En effet, j’ai été détaché en février 2014 par le Quai d’Orsay pour diriger une nouvelle filiale de l’ADIT, Entreprise & Diplomatie. Il s’agissait de mettre directement à disposition de nos entreprises l’expérience de diplomates chevronnés, en la mixant avec celle de juristes d’affaires, de militaires de haut rang et d’ingénieurs de haut niveau ayant un parcours industriel.
Nous fonctionnons donc depuis deux ans et ne cessons de croître à un rythme exponentiel, tant la demande est grande.
Nous travaillons en étroite concertation avec les services du Quai d’Orsay et de Bercy ainsi qu’avec nos postes diplomatiques. Nous sommes liés avec les entreprises qui nous sollicitent par une relation contractuelle précise qui nous fixe des objectifs concrets, avec une obligation de résultat. Nous intervenons dans toutes sortes de pays, y compris auprès des institutions multilatérales, et la plupart du temps dans des régions où la situation locale est complexe. Nous avons un bureau-correspondant à Pékin et participons avec MEDEF International à l’ouverture d’un bureau commun à Téhéran.
La complémentarité avec l’ADIT est parfaite.

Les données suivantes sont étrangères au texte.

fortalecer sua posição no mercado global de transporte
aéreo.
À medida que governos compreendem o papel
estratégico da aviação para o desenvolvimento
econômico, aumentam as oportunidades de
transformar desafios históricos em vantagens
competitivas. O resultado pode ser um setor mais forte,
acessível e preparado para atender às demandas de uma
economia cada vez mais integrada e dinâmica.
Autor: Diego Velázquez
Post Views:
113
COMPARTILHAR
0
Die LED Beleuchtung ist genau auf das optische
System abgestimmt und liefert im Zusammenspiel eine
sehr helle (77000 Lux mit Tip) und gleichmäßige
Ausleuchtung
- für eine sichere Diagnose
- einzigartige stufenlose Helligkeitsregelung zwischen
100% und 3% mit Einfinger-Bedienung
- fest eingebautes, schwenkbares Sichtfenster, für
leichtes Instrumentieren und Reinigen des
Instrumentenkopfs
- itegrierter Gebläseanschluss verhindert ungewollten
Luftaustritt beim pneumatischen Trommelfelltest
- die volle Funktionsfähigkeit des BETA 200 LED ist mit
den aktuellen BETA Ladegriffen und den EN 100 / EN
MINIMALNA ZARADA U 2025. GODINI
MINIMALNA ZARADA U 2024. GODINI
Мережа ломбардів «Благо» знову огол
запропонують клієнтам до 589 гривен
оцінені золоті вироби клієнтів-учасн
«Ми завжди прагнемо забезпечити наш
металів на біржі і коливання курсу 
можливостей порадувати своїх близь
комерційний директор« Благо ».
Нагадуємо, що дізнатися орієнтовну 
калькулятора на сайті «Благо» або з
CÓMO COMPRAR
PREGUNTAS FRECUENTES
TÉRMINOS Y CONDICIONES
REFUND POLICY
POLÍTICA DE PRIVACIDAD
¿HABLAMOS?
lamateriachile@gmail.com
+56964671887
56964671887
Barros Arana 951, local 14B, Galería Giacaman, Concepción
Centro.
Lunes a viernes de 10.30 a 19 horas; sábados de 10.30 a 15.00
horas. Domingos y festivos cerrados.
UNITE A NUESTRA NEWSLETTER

En amont de la diplomatie économique, l’ADIT a un portefeuille de services exceptionnel en matière d’intelligence économique (« due diligence » sur les sociétés et personnes, cartographie des décideurs locaux, veille concurrentielle, sélection d’agents ou de partenaires locaux, etc…).
Cette matière première nous est précieuse pour notre travail de diplomatie opérationnelle au service de l’entreprise cliente. De plus, nous pouvons nous appuyer localement sur le réseau de plus de 450 correspondants que l’ADIT a forgé en 20 ans à travers le monde.
Ainsi nous avons pu, en deux ans d’existence d’E&D, réaliser 50 missions dans le monde pour 22 entreprises différentes, chacune couvrant une durée de 3 mois à un an.
Biographie de Bruno Delaye :
Bruno Delaye est Ministre Plénipotentiaire hors classe au Ministère des Affaires. Diplômé de l’Institut d’études politiques de Paris et de l’Ecole Nationale D’Administration (Léon Blum distinction, 1975), il est actuellement président d’Entreprise & Diplomatie (Groupe ADIT).